▸ Input records
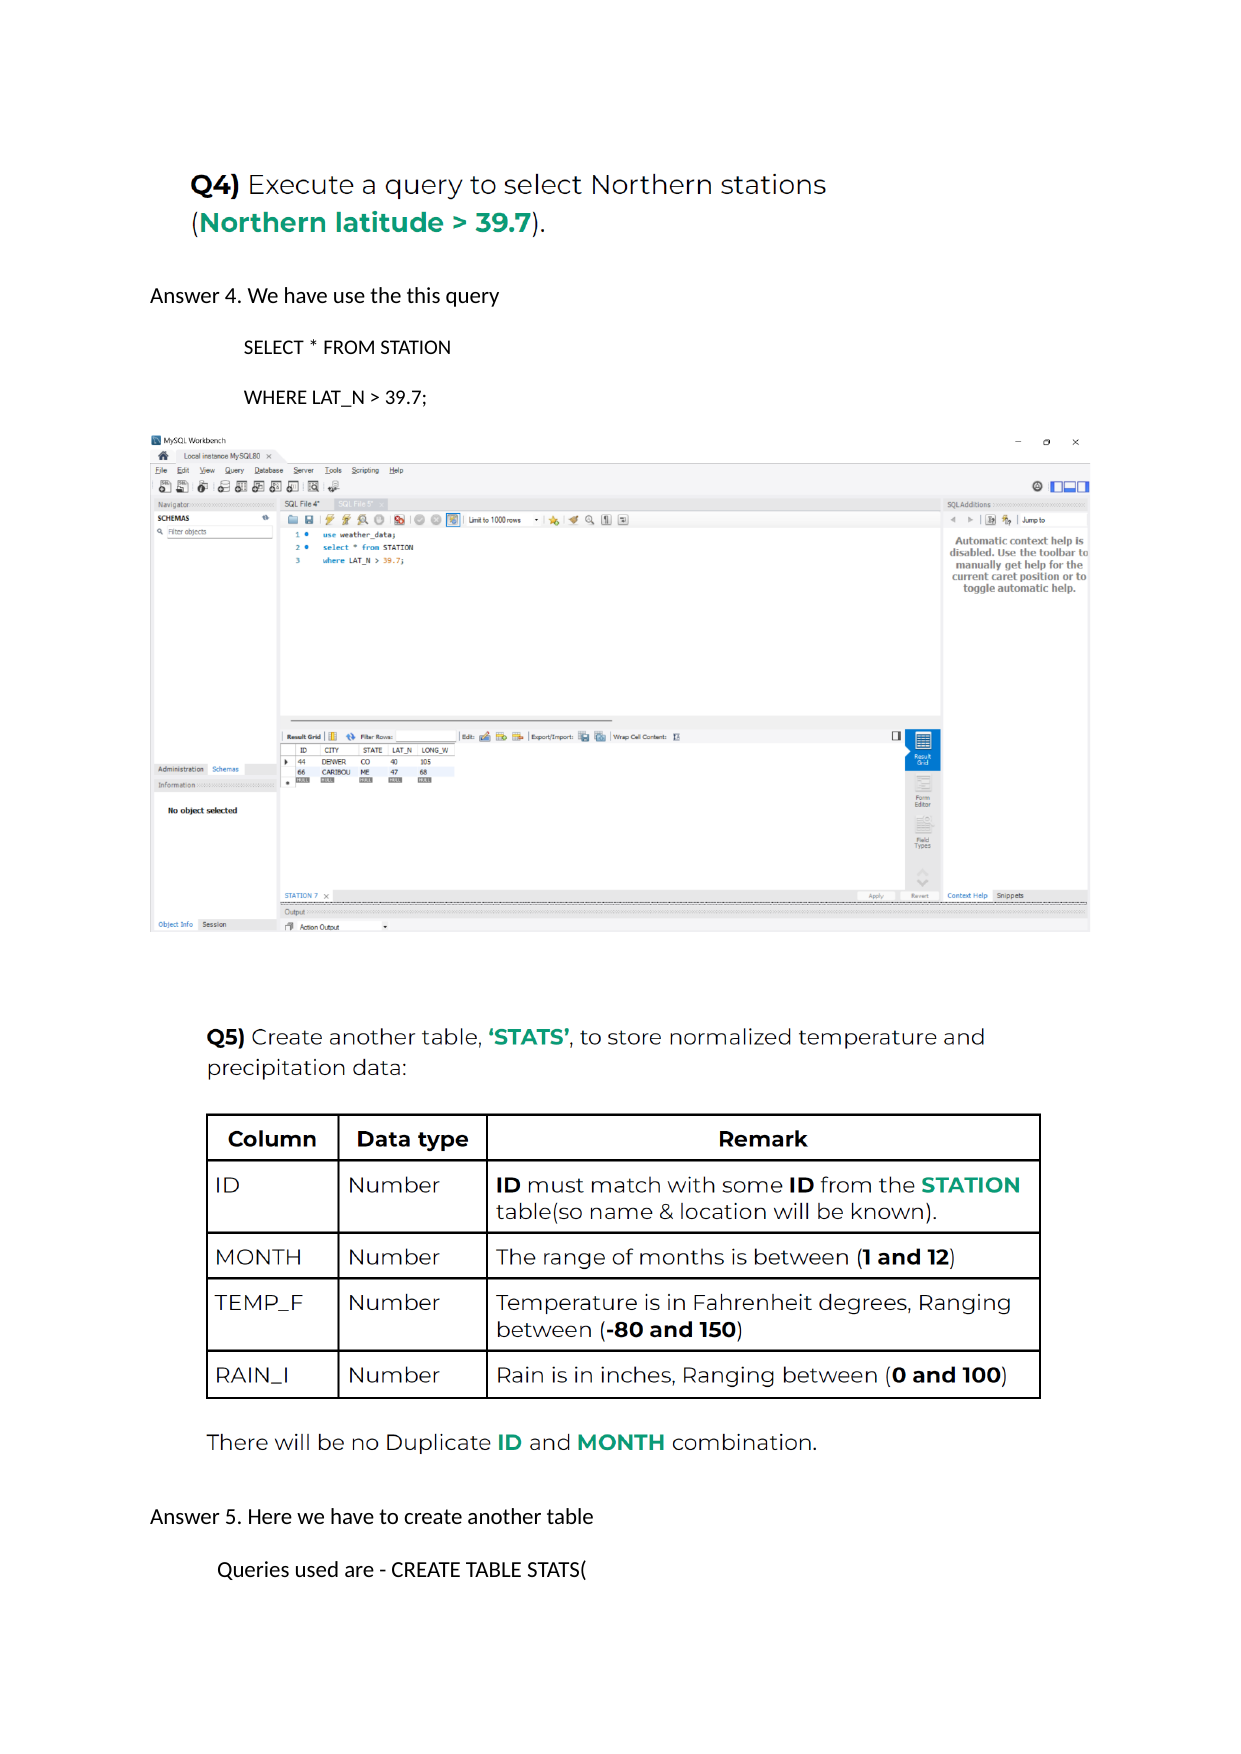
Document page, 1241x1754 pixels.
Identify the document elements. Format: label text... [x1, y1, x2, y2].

text SELECT * FROM STATION [150, 334, 1090, 359]
picture [150, 434, 1091, 932]
text WHERE LAT_N > 39.7; [150, 384, 1090, 409]
text Queries used are - CREATE TABLE STATS( [150, 1555, 1090, 1583]
text Answer 4. We have use the this query [150, 281, 1090, 309]
text Answer 5. Here we have to create another table [150, 1502, 1090, 1530]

▸ Task statement
Each line of the records above must be repeated exactly, but no picture belongs in the copy.

▸ Answer to this problem
Document page, 1241x1754 pixels.
Identify the document elements. Format: label text... [x1, y1, x2, y2].

text SELECT * FROM STATION [150, 334, 1090, 359]
picture [150, 434, 1091, 932]
text WHERE LAT_N > 39.7; [150, 384, 1090, 409]
text Queries used are - CREATE TABLE STATS( [150, 1555, 1090, 1583]
text Answer 4. We have use the this query [150, 281, 1090, 309]
text Answer 5. Here we have to create another table [150, 1502, 1090, 1530]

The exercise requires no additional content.